Remember to also include the necessary questions to qualify the lead according to the lead scoring algorithm defined in the previous step.



5. Determine Your Sample

Before you deploy your survey, you need to be clear about who you are going to target.

You should have a buyer persona defined, that is, a semi-fictional representation of your customer that includes information about demographics, lifestyle, and brand-related needs. You can use a sample size calculator to see if your audience is large enough to get representative data.

Your survey should include a few short screener questions at the beginning to validate if the respondent is part of your target audience. If they are not, you should discard them.


6. Create and Share Your Survey

This step consists of creating your online survey and deploying it to your target audience.

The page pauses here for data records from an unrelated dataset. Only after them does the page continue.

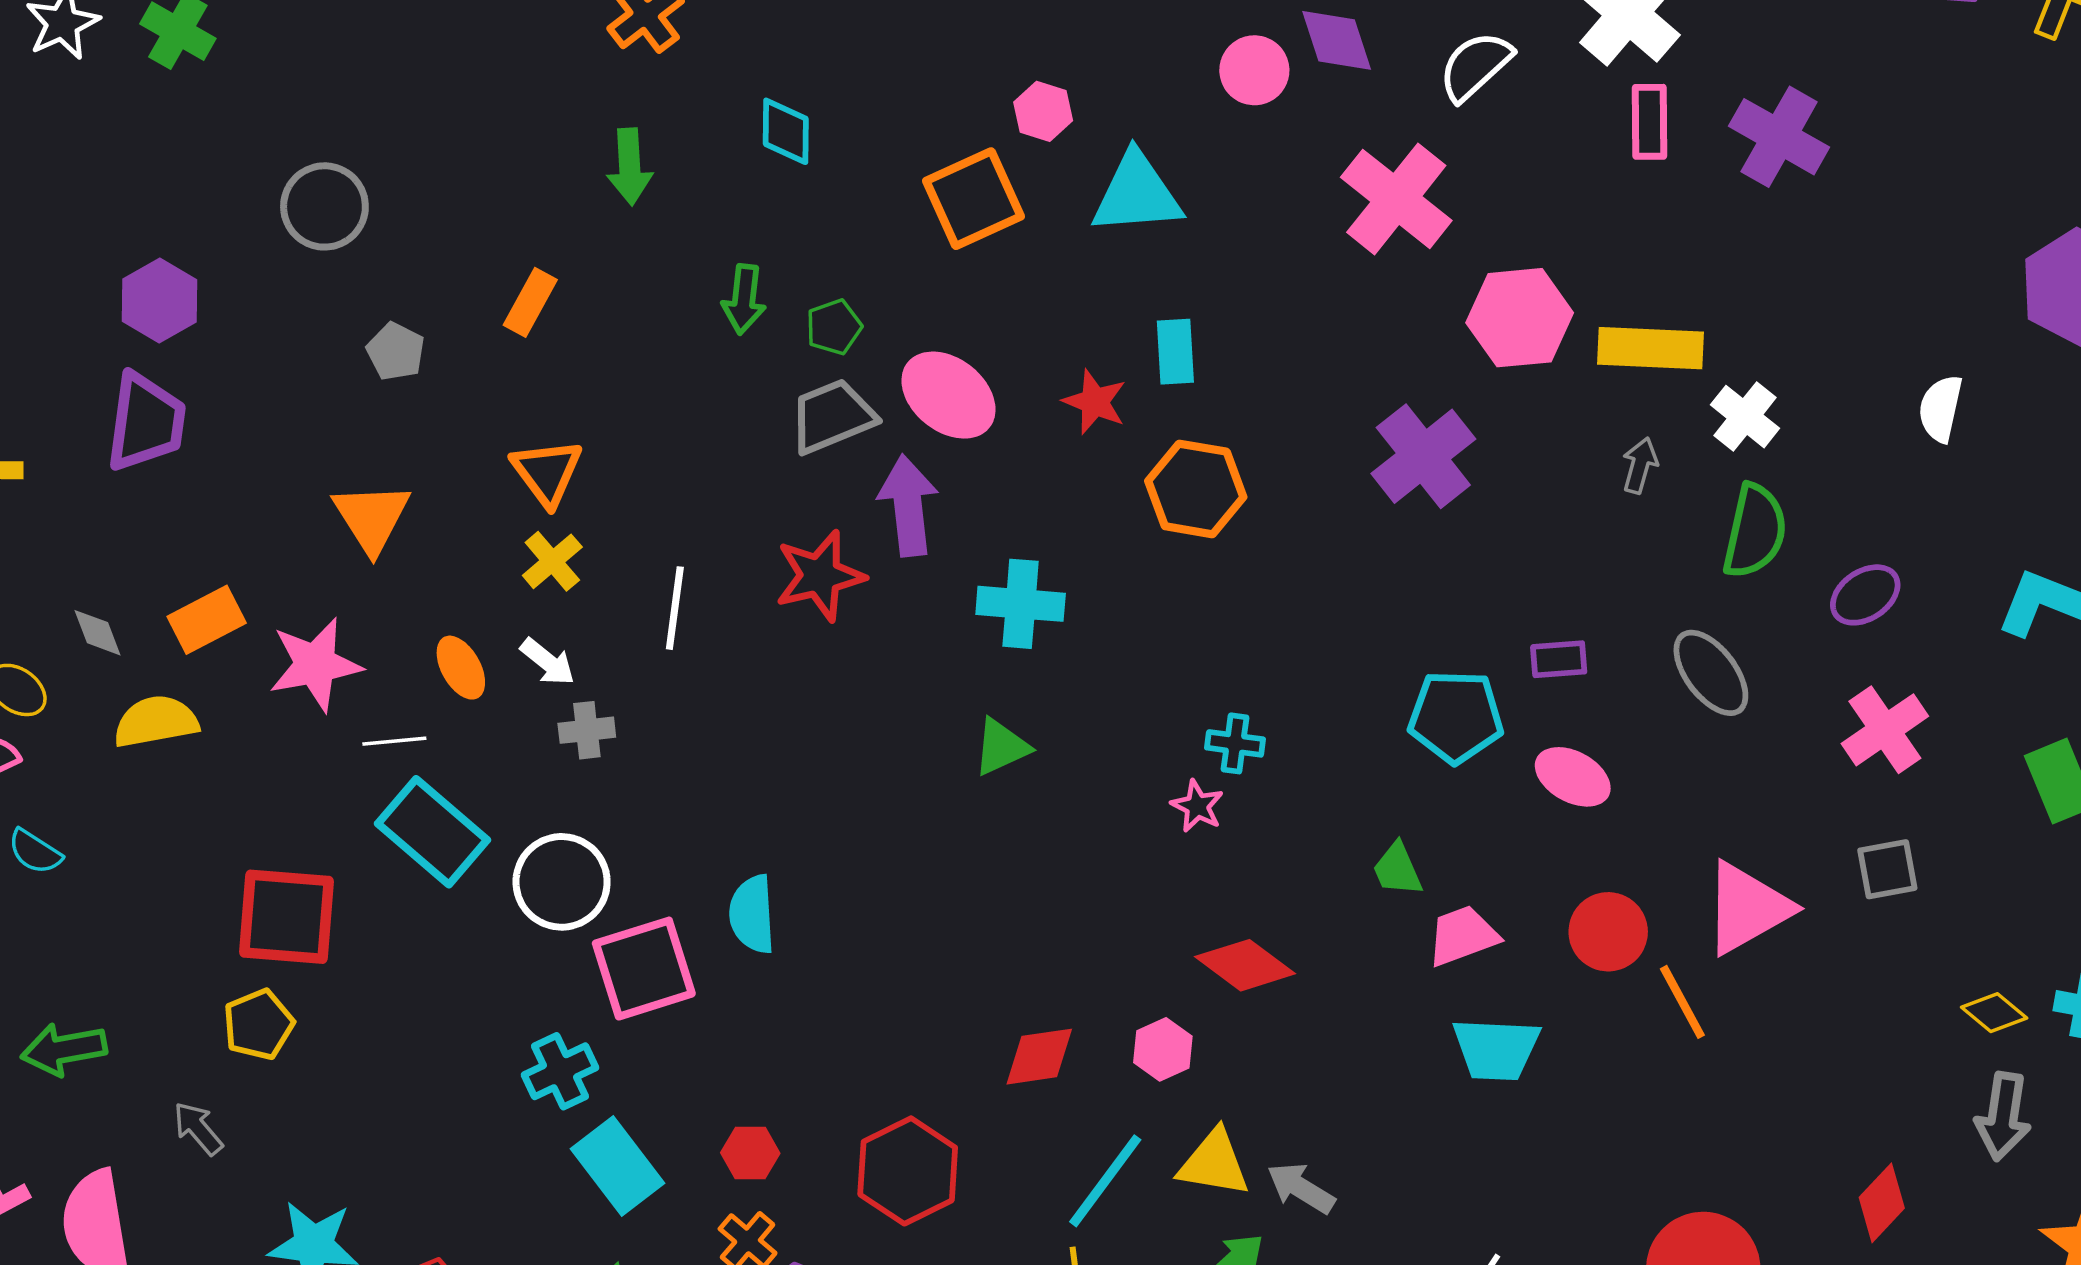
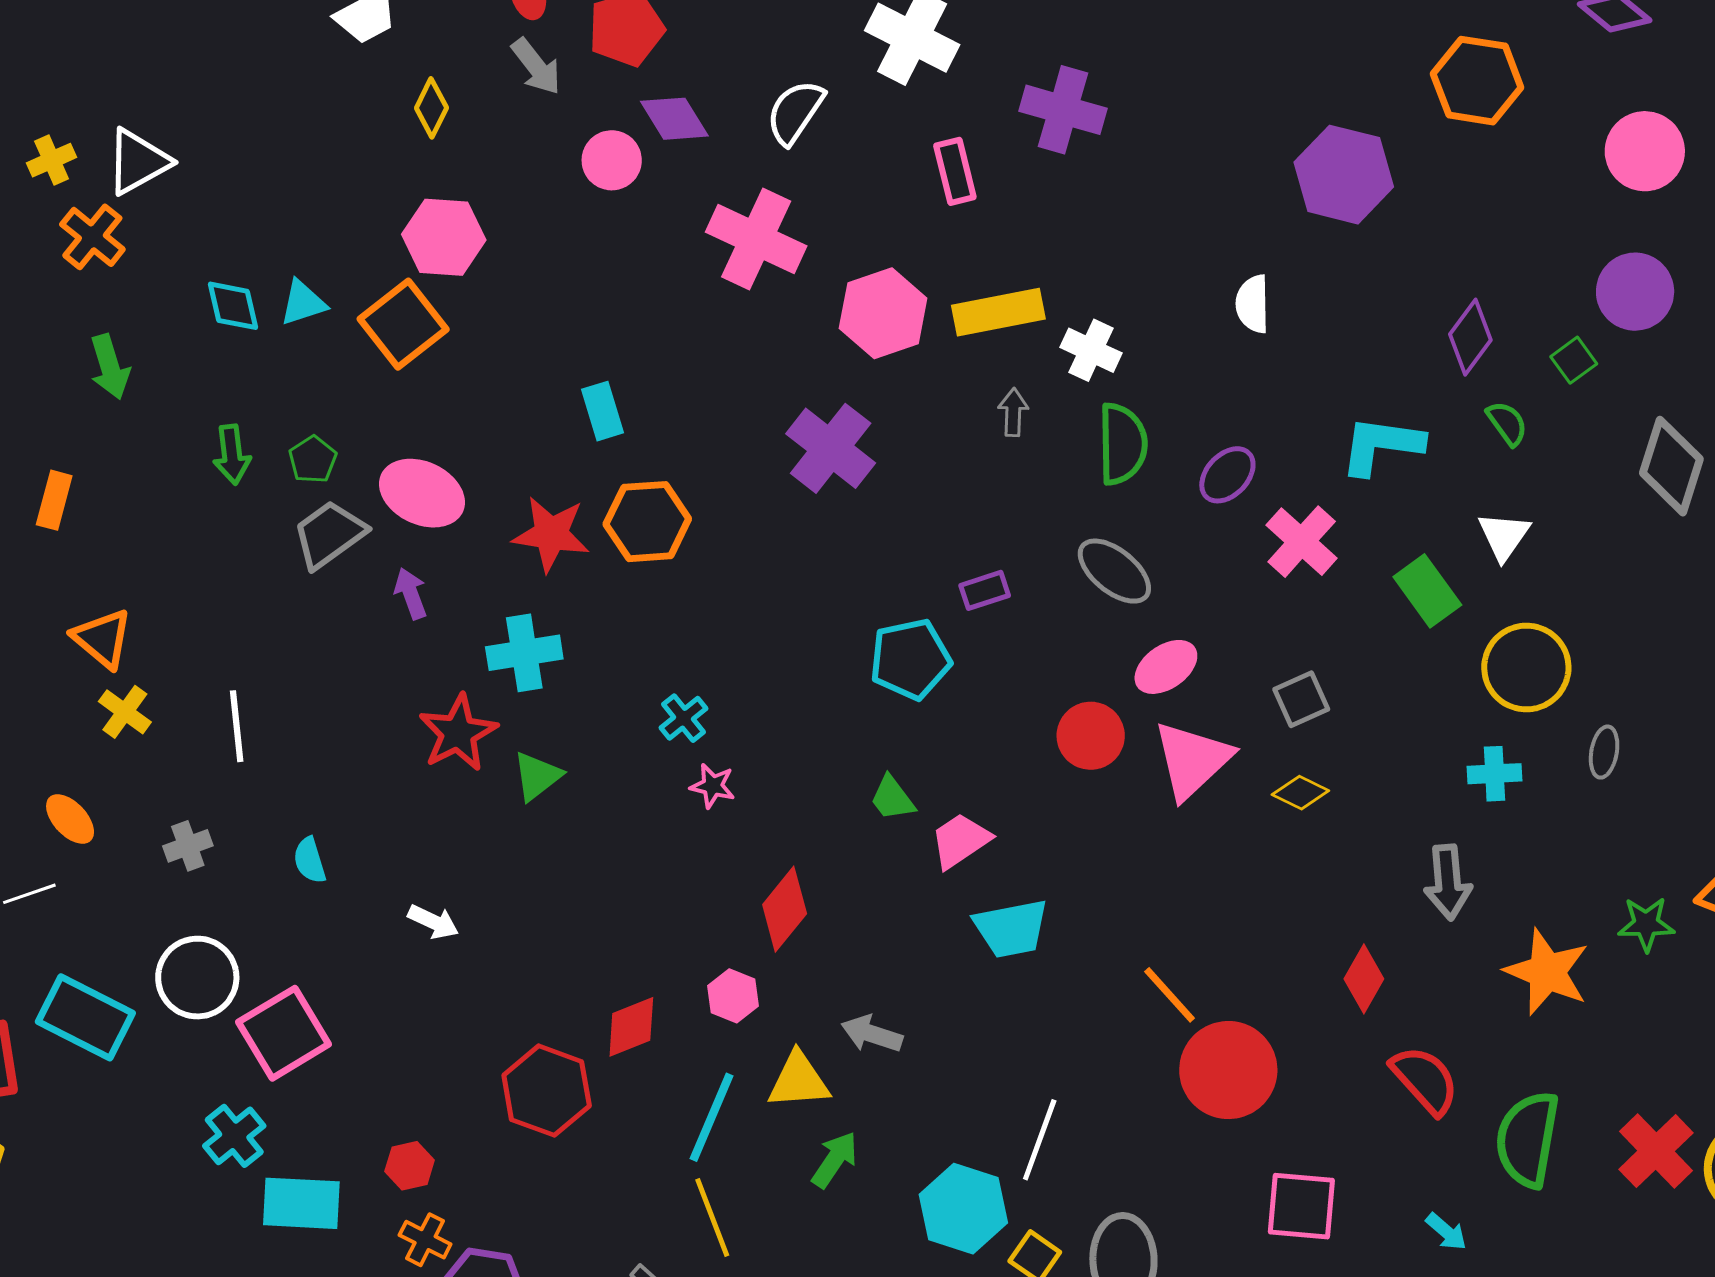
pink hexagon: (1043, 111) -> (444, 237), size x1.6
pink rectangle: (1649, 122) -> (955, 171), moved
cyan triangle: (1137, 194) -> (303, 303), moved, size x0.6
red star: (1095, 402) -> (551, 534), moved, size x1.4
purple arrow: (908, 506) -> (411, 593), size x0.6
red star: (820, 576) -> (458, 733), moved
white arrow: (548, 662) -> (433, 922), moved
pink cross: (1885, 730) -> (1302, 542), moved
cyan cross: (1235, 743) -> (684, 718), moved, turned -33
pink ellipse: (1573, 777) -> (1166, 667), moved, turned -50
cyan rectangle: (433, 832) -> (85, 1017), moved
cyan semicircle: (752, 914) -> (310, 860), moved, size x0.7
red circle: (1608, 932) -> (1091, 736), moved
red diamond: (1245, 965) -> (785, 909), turned -74
orange line: (1682, 1002) -> (1170, 995), moved
yellow diamond: (1994, 1013) -> (1300, 793), moved
cyan rectangle: (618, 1166) -> (301, 1203), turned -36
red hexagon: (908, 1171) -> (547, 1091), moved
gray arrow: (1301, 1188) -> (872, 1034), moved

7. Manage Leads and Analyze Results

Each time a user responds to the survey, a score should be assigned to him or her according to the lead scoring model you have defined. This will allow you to discard the lead, nurture the lead, or pass it directly to the sales team.

Once you have a sufficient number of responses, you can start analyzing the results to obtain relevant conclusions about your brand.


Best Practices for Lead Generation With Surveys


1. Gamify Your Survey

Nobody likes to waste time filling out a boring survey, but we love games and personality tests. If you adapt your survey to these formats, you will attract users' interest more easily.

The winning combination is to combine an engaging format with knowledge of the industry you are targeting and the product you are selling. For example, if your company is dedicated to B2B solutions, you can think of a survey that encourages them to solve a common problem at work in a lighthearted way. If you sell painting materials, you can create a creativity quiz.


2. Offer Something Valuable in Return

Online surveys ask users for their time, so you need to think of how you can incentivize them to complete them. One of the most common ways is to offer a reward in exchange for participation; for example, a free product sample or an entry into a lottery for a gift card.


3. Personalize Your Survey

You shouldn't create the same survey for every respondent.

You can identify different customer profiles or targets and create separate surveys for each of them. Or, within the same survey, you can create a logic tree that shows one question or another based on previous responses.

You can also take advantage of progressive profiling to create surveys that remember a specific user's previous answers and show him or her new questions each time. There are a lot of possibilities!


4. Conduct A/B Tests

A/B testing consists of creating two versions of your survey that differ in only one variable, for example, the length of the form, the copy that encourages users to fill it out, or the call to action. You then publish both versions to different users and compare the results with each other. With A/B tests, you get easy insights that make your online surveys super-effective.


5. Promote Your Survey on Social Networks

If your survey is engaging and creative or offers an interesting incentive for users, they will be encouraged to share it. For even more visibility, don't hesitate to promote your survey through your brand's social media channels.